The company chose Lombardi Software Inc.'s Teamworks BPM tool set, which lets business users and process modelers from the IT group sit down together and look at ways to change processes in line with the department's needs. In real time, the modeler and the department manager can make changes and then "replay" them to see the effects of the changes. Then when the process is improved to the business owner's satisfaction, it can be implemented without further input from IT. The business owner is then responsible for tracking that process and alerting Rawls' BPM group when further changes are needed.
However, employees on the business side were initially reluctant to involve IT because they were concerned their needs might be misconstrued or even delayed due to stretched IT resources. To overcome this resistance, Rawls had his team sit with select business owners to first redesign some small processes that would measurably improve operations within that business group. Still, the learning curve for BPM in general, and for hashing out every step in a process in particular, was pretty significant and one of the first lessons was the value of teaming business and IT, he said.
The payback has always been tangible. For example, a recent BPM project for the centralized loan disposition group resulted in savings of $250,000 pretty quickly. The group receives thousands of loan requests each month, and a compliance rule states that the company must respond to each request within 30 days. To meet that requirement, the group was looking at adding an additional 15 employees.
Instead, Rawls' team worked with business managers to create an automated workflow that presents a daily report on applications pending for seven, 14 and 21 days. Automatic email alerts to branch managers and loan request processors coupled with performance metrics have streamlined the process and obviated additional headcount.
A BPM testimonial for product development
BPM wasn't even on the radar at Nacco Materials Holding Group Inc. when the company began to consider buying a major product lifecycle management (PLM) platform to streamline its product development efforts. Nacco, a $2.8 billion global company based in Portland, Ore., designs and builds heavy construction equipment including forklifts. Its main competitor is Toyota Material Handling. But in the wake of a recently completed, trouble-plagued, multimillion-dollar SAP AG ERP implementation, the company was gun shy about launching another major IT project.

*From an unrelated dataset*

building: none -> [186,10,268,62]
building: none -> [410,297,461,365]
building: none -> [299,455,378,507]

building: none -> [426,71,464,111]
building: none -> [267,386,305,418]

The company's CEO originally advocated for Agilent Technologies Inc.'s PLM suite because Nacco was already using an Agilent product for data management in some areas of the company. Bob Shallow, director of global product development, was a relative newcomer -- 20 months -- to Nacco, but he had successfully used Lombardi's Teamworks product at Ford Motor Co., his previous employer. He persuaded Nacco to go with Teamworks, spending about $350,000 on the BPM tool set instead of $3 million or so for a PLM platform.

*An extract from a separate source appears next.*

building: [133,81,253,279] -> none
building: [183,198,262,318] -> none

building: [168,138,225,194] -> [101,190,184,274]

The decision has paid off: Shallow has completed many projects successfully and quickly. The first one -- a process redesign to automate a small cost authorization system -- took just 15 days.
Despite this success and others, Shallow has had to face down reluctance and distrust of BPM tools from IT. "They viewed Teamworks as just a workflow modeler. The attitude was, 'We own the systems. If you want to model it, that's fine, but we'll build it and implement it.' They didn't realize how powerful it is," he said. That attitude changed fairly quickly when IT resources started to get a bit stretched, he added. "They started to say, 'You guys take it as far as you can and then call us when you need us,'" he said.
The relationship with IT has gotten much better, Shallow noted. "They see that the tool set is very strategic and very powerful. The IT director was originally not a fan," he said.